**Records shown**
▼▼▼

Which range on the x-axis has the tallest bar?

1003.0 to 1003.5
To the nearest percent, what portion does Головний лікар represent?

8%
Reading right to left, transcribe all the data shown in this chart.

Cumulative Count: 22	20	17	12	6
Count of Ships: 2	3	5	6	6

▲▲▲
▼▼▼

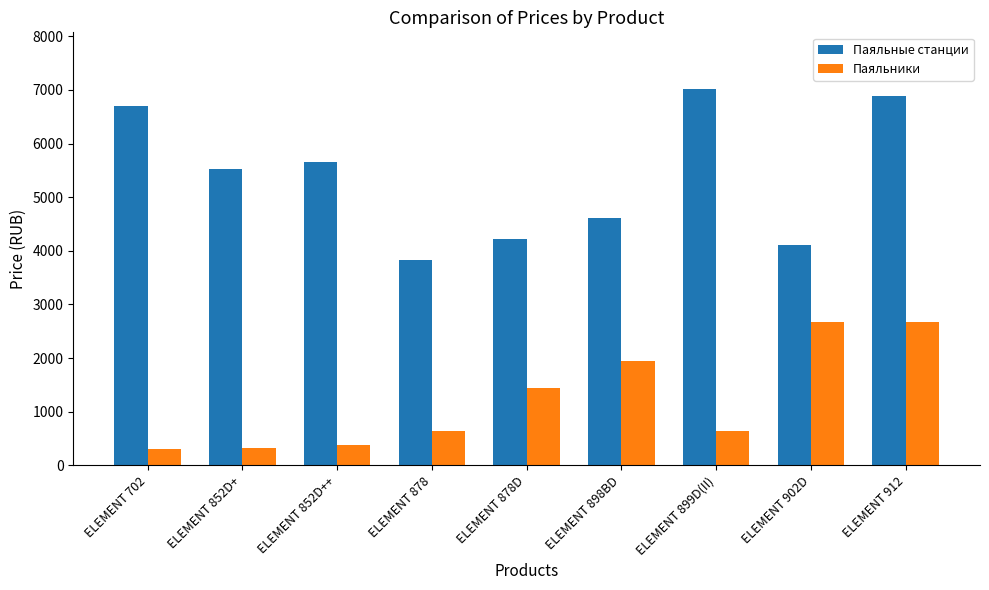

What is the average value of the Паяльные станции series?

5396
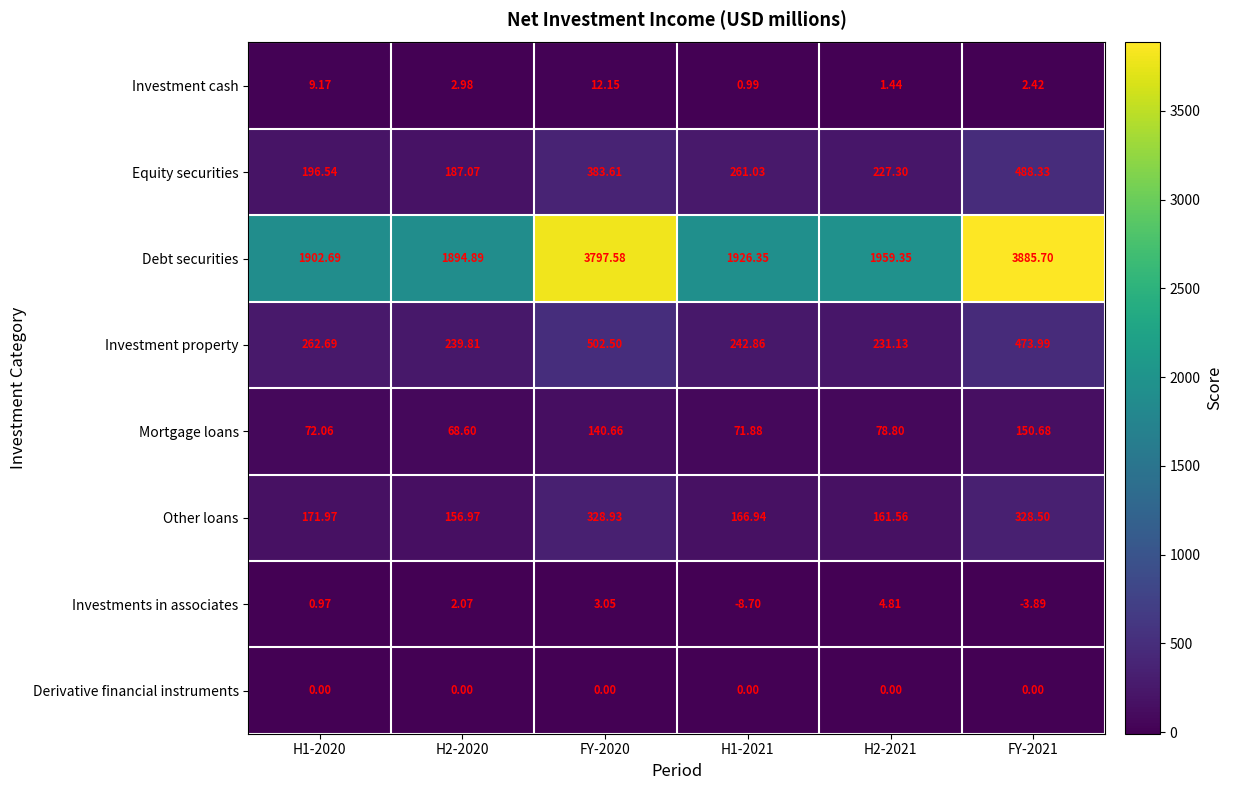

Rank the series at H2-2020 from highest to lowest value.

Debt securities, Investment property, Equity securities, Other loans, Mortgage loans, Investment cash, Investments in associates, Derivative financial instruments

▲▲▲
▼▼▼

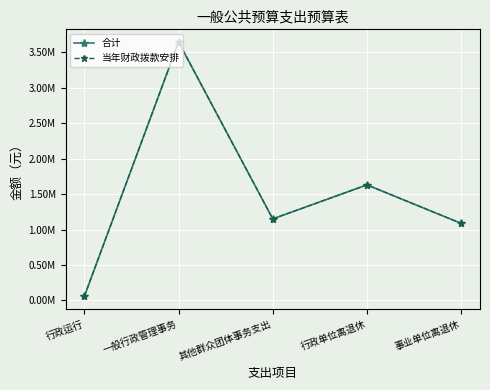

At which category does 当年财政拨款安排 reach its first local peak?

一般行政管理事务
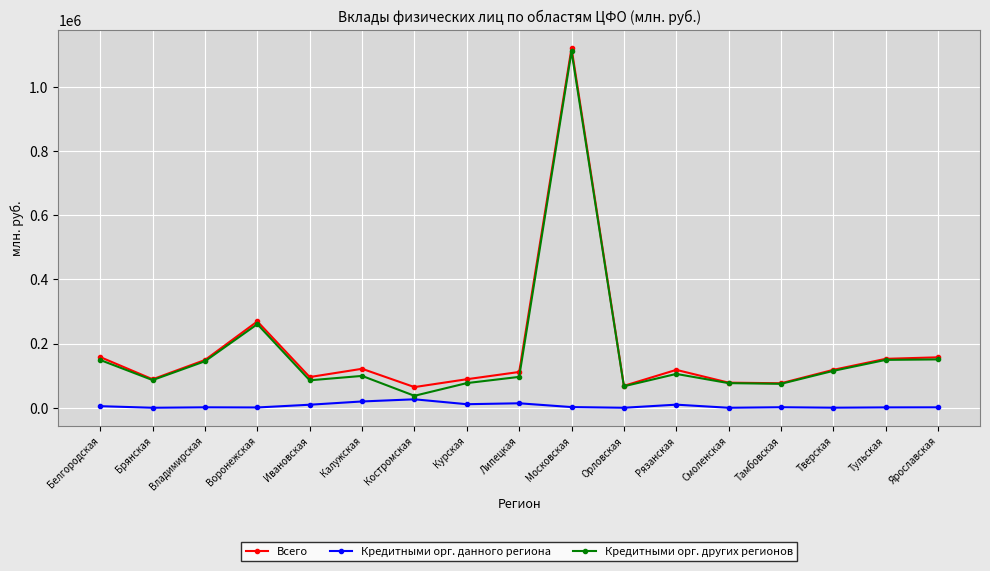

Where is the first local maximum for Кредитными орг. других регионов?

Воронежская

▲▲▲

**Instructions for the task**
Please copy the material verbatim, starting at the line that contains "1003.0 to 1003.5" and stopping after the line that contains "Reading right to".

**Answer for this exercise**
1003.0 to 1003.5
To the nearest percent, what portion does Головний лікар represent?

8%
Reading right to left, transcribe all the data shown in this chart.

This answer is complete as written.